● **EXTRACT PROVIDED**:

--- START ---

Wednesday, August 29, 2012

Finding prime factors with Pollard's rho and Rabin-Miller algorithms in Python

Like I've said in a previous post, I have a thing for prime numbers.  Factoring falls along that same line.  After I while I thought it would be interesting to write some code to return the prime factors of an input number, mostly because I wanted to see how fast my old machine would able to do it.

I decided on Pollard's rho algorithm because it is easy to code and a whole lot faster than trial division.  This would also need a primality (or compositeness) test, so since I had already coded one for my prime number generator, I stuck with Rabin-Miller.  There are some trial divisions in there, but it's just to catch the small factors.

The hardest part of this, for me, was coming up with a way for Python to handle the list of intermediate factors.  The way it's coded works, but I am sure it could be done better.  That actually applies for the rest of it as well.  An earlier version of this tore though the 8th Fermat number in a reasonable amount of time, so this works for me.

Maybe I'll update this with a different factoring algorithm and significantly cleaner code as a follow-up project.

Here's the code:

import math
import random
import fractions

################################################

def removerepeats(alist):
  
    alist.sort()
  
    for element in alist:
        while alist.count(element)>1:
            alist.remove(element)

--- END ---

● **WHAT YOU NEED TO DO**:
• a. Condense the paragraph of the factoring post that begins "I decided on Pollard's rho algorithm" into a shorter version that keeps its main facts.
• b. Extract the passage of the factoring post from "Like I've said" to "able to do it.", copying it word for word.
The entries placed after the factoring post are not needed.

[Stored data entries]
--- START ---

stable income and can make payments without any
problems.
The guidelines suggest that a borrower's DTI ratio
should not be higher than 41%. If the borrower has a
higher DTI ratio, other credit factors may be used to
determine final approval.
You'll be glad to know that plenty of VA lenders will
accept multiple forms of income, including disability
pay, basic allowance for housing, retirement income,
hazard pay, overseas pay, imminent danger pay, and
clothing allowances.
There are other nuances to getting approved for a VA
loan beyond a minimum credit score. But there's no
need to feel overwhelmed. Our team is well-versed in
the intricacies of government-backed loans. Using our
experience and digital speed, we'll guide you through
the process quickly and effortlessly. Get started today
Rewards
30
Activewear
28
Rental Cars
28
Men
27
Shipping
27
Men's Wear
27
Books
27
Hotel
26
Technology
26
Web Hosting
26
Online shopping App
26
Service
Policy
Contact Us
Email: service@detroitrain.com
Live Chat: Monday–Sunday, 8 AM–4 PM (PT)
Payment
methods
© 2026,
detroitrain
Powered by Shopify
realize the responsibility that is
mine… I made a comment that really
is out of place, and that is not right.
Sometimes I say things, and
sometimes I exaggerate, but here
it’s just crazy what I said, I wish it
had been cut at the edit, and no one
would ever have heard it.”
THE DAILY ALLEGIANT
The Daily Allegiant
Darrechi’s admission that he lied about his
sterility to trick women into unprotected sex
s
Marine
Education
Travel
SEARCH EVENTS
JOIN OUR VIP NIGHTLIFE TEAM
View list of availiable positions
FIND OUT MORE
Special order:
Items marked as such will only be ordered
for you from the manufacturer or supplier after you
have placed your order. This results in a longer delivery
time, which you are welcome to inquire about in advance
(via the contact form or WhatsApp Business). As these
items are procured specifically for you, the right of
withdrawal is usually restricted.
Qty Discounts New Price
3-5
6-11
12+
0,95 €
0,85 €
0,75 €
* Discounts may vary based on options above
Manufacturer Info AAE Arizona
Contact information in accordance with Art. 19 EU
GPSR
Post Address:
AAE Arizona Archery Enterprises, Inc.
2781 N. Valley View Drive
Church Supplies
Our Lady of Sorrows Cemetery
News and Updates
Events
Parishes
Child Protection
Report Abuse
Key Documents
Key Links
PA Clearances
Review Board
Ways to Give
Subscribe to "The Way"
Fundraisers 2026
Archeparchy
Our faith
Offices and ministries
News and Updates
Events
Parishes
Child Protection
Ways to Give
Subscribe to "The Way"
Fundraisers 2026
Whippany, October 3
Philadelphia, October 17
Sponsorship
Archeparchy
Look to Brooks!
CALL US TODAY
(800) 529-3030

--- END ---

● **RESPONSES IN ORDER**:
• a. Pollard's rho algorithm was chosen because it is easy to code and much faster than trial division. For the required primality test, the author reused the Rabin-Miller test already written for a prime number generator. Some trial division remains, but only to catch small factors.

• b.
Like I've said in a previous post, I have a thing for prime numbers.  Factoring falls along that same line.  After I while I thought it would be interesting to write some code to return the prime factors of an input number, mostly because I wanted to see how fast my old machine would able to do it.